I don’t know that I will return to therapy weekly. However, having a session to discuss my new path was very comforting. So much has happened in my life in the past year. Those changes honestly have me a bit off-kilter. Change is a part of life, but so much in a short period can be stressful. That is where I am now. It’s also why I felt compelled to talk to my therapist again this past Thursday.
A part of my past 46 sessions of therapy involved me unraveling a lot of the things that were impeding my success in developing and cultivating strong, healthy romantic relationships. So we did a lot of work on that in the past. That work placed me in a position to open myself in a way that I had never done in past relationships.
When we closed out my last session, I was about to throw myself in the relationship/finding love pond for the first time in a long time. I hadn’t been in a relationship in a long time. That was primarily due to people annoying me and my unwillingness to deal with personalities. However, after going to therapy and really digging into some of these issues, I discovered it was much deeper than that.

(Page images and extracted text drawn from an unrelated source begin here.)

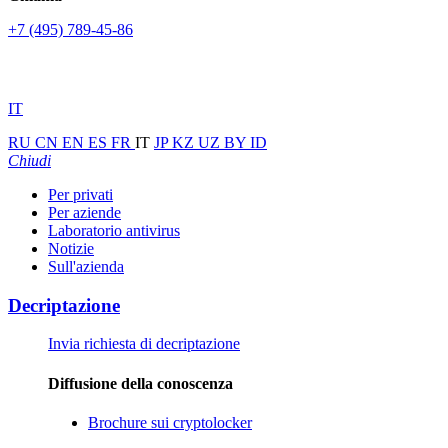
+7 (495) 789-45-86
IT
RU
CN
EN
ES
FR
IT
JP
KZ
UZ
BY
ID
Chiudi
Per privati
Per aziende
Laboratorio antivirus
Notizie
Sull'azienda
Decriptazione
Invia richiesta di decriptazione
Diffusione della conoscenza
Brochure sui cryptolocker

Fast forward, a few weeks after my last session, I met someone. They were a part of the conversation in therapy upon my return to a new session. I voiced some challenges I was having, and my therapist offered some food for thought.

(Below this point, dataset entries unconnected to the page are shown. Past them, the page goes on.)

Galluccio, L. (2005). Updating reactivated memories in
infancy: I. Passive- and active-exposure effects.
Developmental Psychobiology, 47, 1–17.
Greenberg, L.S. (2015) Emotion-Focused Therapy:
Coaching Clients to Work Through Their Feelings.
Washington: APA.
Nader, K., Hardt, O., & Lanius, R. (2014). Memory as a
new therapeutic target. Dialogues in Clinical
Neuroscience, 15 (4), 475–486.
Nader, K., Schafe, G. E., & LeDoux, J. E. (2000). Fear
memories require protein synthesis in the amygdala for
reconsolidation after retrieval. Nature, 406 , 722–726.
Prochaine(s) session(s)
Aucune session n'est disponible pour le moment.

Overall, the session was great, and It was wonderful talking to her once more. I know you’re probably asking yourself, WHY go back to therapy? Well, life can come at your fast, and you have to deal. Guess what I don’t have all the answers. No one has all the answers. Guess what again? That’s OK because we don’t have to have all the answers. Sometimes we need outside help to give us the tools to find the right path. Guess what? That is perfectly OK.
I look at therapy similarly as I would look at any professional care. I recently got some dental work done. I hate the dentist. However, having a healthy mouth is very important. BECAUSE not having that is unhealthy and kinda gross. So, would I fill my own teeth or perform a root canal in myself? Of course not. Similarly, If I were having a challenge in an area that a therapist would help with, why THEN would I think myself capable of handling issues that therapists are best left to assist me with professionally? I am simply NOT capable. That’s why I speak to a therapist. I schedule sessions instead of trying to tackle things that fall outside of my scope of knowledge.
Let’s normalize talking to therapists, just as it’s common to go to professionals when we need medical or dental care. It’s not only OK to speak to a therapist, but it’s the healthiest thing you can do for yourself.